What is required
Swap every "程序员" for "开发者" in the items from the start through the line containing "简而言之，为标识符命名称得上是一门艺术。", and give those lines back with nothing else changed.

....

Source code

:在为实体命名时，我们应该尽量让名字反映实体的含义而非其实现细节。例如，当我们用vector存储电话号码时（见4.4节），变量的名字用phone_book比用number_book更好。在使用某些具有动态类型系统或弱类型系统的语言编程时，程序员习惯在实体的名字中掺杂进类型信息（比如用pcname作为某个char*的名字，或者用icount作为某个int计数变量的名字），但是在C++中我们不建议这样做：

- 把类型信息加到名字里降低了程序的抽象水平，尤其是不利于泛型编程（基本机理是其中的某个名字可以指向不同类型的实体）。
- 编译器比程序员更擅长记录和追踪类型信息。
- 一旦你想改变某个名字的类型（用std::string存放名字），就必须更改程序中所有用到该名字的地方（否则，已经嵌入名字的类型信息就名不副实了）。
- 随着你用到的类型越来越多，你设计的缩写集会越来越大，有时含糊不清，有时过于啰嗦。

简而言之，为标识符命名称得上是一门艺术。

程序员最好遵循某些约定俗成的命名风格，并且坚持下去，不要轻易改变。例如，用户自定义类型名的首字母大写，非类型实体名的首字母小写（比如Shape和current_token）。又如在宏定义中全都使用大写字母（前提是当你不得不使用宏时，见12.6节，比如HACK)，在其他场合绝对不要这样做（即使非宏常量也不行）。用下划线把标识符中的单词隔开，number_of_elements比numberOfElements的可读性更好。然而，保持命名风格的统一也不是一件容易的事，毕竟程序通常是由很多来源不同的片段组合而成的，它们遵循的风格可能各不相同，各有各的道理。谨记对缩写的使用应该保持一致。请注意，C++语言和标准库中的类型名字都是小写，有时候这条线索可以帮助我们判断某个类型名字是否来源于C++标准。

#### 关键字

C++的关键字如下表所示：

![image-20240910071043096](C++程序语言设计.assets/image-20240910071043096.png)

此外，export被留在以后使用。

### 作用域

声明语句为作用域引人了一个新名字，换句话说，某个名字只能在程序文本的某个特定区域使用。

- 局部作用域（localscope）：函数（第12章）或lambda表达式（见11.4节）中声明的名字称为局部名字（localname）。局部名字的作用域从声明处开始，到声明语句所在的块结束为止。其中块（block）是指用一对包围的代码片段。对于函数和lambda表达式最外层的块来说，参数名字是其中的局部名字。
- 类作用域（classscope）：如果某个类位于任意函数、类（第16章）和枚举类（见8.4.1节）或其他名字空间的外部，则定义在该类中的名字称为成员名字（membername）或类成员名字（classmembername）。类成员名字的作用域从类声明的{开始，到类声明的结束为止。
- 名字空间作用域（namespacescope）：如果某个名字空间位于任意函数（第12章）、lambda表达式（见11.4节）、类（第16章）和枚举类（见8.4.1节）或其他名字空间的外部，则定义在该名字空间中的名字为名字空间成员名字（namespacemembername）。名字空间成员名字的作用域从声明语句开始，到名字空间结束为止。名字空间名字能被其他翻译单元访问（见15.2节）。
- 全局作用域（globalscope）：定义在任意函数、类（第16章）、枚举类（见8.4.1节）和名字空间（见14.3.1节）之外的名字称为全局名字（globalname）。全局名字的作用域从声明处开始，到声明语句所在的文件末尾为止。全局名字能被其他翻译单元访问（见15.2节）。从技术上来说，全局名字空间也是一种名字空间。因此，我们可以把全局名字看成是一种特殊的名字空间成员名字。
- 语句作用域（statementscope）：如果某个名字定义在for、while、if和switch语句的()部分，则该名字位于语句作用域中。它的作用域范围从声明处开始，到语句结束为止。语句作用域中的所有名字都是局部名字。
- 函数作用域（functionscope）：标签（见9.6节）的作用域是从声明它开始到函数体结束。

....

Output of the task
Source code

:在为实体命名时，我们应该尽量让名字反映实体的含义而非其实现细节。例如，当我们用vector存储电话号码时（见4.4节），变量的名字用phone_book比用number_book更好。在使用某些具有动态类型系统或弱类型系统的语言编程时，开发者习惯在实体的名字中掺杂进类型信息（比如用pcname作为某个char*的名字，或者用icount作为某个int计数变量的名字），但是在C++中我们不建议这样做：

- 把类型信息加到名字里降低了程序的抽象水平，尤其是不利于泛型编程（基本机理是其中的某个名字可以指向不同类型的实体）。
- 编译器比开发者更擅长记录和追踪类型信息。
- 一旦你想改变某个名字的类型（用std::string存放名字），就必须更改程序中所有用到该名字的地方（否则，已经嵌入名字的类型信息就名不副实了）。
- 随着你用到的类型越来越多，你设计的缩写集会越来越大，有时含糊不清，有时过于啰嗦。

简而言之，为标识符命名称得上是一门艺术。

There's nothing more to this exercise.